The TLC bit was the most ominous. In this context, it’s holding someone’s hand as they fade away.

I said: "Send her to hospital".

The paramedics arrived first and ‘stabilised’ her, then she was in hospital. An hour later the doctor came on the line to confirm she was seriously ill.

"I think if you could get down here as soon as possible, that would be good," he said. "Meanwhile, if it becomes necessary, do you want us to resuscitate her?"

There is only one way to interpret this, and any reader who has travelled this road will know how it feels.

As day dawned, however, the picture changed. A condition check at the hospital revealed that Mum was ‘responding to treatment’. Her blood pressure, which had dropped to not far off that of a corpse, was coming back up.

My brother, who lives much closer to the hospital, was told she was still very poorly, but was conscious. As he sat with her, she came round, smiled, and made a joke.

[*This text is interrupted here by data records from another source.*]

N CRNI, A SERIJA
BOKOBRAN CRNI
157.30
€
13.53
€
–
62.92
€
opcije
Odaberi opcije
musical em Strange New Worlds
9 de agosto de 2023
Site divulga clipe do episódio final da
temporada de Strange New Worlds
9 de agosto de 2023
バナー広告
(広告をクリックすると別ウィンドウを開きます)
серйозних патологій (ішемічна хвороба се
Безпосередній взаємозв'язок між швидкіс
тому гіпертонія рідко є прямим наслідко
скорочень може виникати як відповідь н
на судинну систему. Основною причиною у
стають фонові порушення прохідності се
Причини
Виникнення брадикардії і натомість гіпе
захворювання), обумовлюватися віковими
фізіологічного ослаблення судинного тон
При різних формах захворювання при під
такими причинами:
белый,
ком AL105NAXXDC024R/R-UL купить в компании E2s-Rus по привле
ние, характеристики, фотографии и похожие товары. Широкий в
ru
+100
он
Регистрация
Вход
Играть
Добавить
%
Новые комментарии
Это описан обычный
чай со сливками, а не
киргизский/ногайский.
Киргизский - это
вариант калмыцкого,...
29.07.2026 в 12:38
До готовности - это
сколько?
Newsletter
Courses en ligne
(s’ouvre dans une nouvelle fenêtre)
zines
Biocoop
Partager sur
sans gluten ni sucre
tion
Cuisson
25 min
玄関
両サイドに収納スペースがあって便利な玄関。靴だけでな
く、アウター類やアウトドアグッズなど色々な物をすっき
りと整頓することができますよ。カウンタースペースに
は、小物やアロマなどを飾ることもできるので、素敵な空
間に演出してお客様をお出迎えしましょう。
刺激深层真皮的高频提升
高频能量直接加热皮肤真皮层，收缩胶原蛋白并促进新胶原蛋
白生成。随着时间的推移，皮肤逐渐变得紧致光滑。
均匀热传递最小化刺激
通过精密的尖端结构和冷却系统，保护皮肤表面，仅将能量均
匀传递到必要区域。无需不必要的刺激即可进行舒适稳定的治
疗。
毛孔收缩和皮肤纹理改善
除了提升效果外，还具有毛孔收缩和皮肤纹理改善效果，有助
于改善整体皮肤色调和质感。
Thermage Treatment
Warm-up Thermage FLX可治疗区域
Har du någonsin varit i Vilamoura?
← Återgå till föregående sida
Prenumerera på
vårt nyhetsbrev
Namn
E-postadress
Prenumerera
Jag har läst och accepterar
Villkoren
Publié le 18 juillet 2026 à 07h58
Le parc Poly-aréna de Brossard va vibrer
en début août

Shortly after they left, the doctor said she was sitting up, trying to pull out her various tubes, and making every effort to get out of bed and ‘go home’.

Birthdays are good for you, says the popular card. Statistics prove that the more you have, the longer you live. Mum now looks as though she’ll make it to her 88th in a few weeks’ time.

Sitting through that dark weekend night, watching the clock tick and waiting for news, turned out, thankfully, to be a false alarm.

But it was still a genuine test of how I might feel about my mother’s death when, inevitably, it comes.

We know that death is inevitable. You can’t cheat it. You can’t put it off, and you don’t know when or how it will arrive.

The care assistants, the GP, the paramedics, the nurses and the ward doctor were all wrong, on this occasion. Mum’s tough as old boots.

I was quite proud of her really, confounding the experts and turning the odds, which seemed stacked against her, so spectacularly in her favour.

So let’s see what tomorrow brings, Mum. Let’s make every day count.